In his written testimony, Stephen Black of the Pennsylvania Builders Association countered that impact fees, proposed at as much as $26,000 for a single-family house, would not be logical or fair, especially to someone buying a modest house.

"We object to the state giving school districts the authority to enact impact fees to cover local leaders' failure to use the Municipalities Planning Code to manage development," Black testified.

The Municipalities Planning Code has allowed Antrim Township to enact Conservation by Design, comprehensively plan as a region, zone for 40 years, preserve farmland, update sewage facilities, fund volunteer fire and emergency medical services, and study forming a regional police force, Thomas said.

"It still is not enough. We are concerned ... with the population growth (and) what will occur with 5,000 to 10,000 more homes," Thomas said.

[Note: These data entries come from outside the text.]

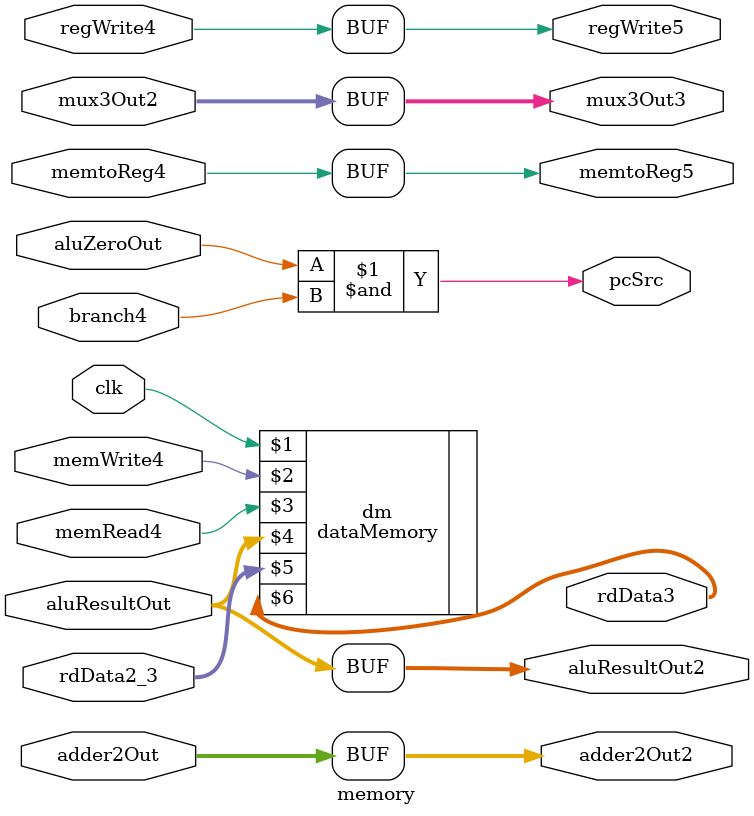
<source format=v>
`timescale 1ns / 1ps
module memory(
    input clk,
    input aluZeroOut,
    input [15:0] aluResultOut,
    input [15:0] rdData2_3,
    input [15:0] adder2Out,
    input branch4,
    input memRead4,
    input memWrite4,
    input regWrite4,
    input memtoReg4,
    input [15:0] mux3Out2,
    output [15:0] adder2Out2,
    output pcSrc,
    output memtoReg5,
    output regWrite5,
    output [15:0] rdData3,
    output [15:0] aluResultOut2,
    output [15:0] mux3Out3
    );
	 
	 assign pcSrc = aluZeroOut & branch4;
	 assign adder2Out2 = adder2Out;
	 assign mux3Out3 = mux3Out2;
	 assign aluResultOut2 = aluResultOut;
	 assign memtoReg5 = memtoReg4;
	 assign regWrite5 = regWrite4;
	 dataMemory dm(clk, memWrite4, memRead4, aluResultOut, rdData2_3, rdData3);


endmodule

</source>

Those houses, with 1.7 to two children in each, could potentially double the school census, add to the number of emergency services calls and further congest roads, he said.

"Our population in 2000 was 12,500. We're looking to double our population in the next 10 years," Thomas said.

"We're pretty much at ground zero for development in Pennsylvania," McLaughlin said in welcoming the committee to Chambersburg.

In addition to Franklin County state Reps. Rob Kauffman, Patrick E. Fleagle and Stephen Maitland, who sponsored the bill, legislators at the hearing were Mark Keller representing Franklin and Perry counties, Scott Petri representing Bucks County and Mauree Gingrich representing Lebanon County. State Rep. Lynn B. Herman of Centre County, chairman of the committee, officiated.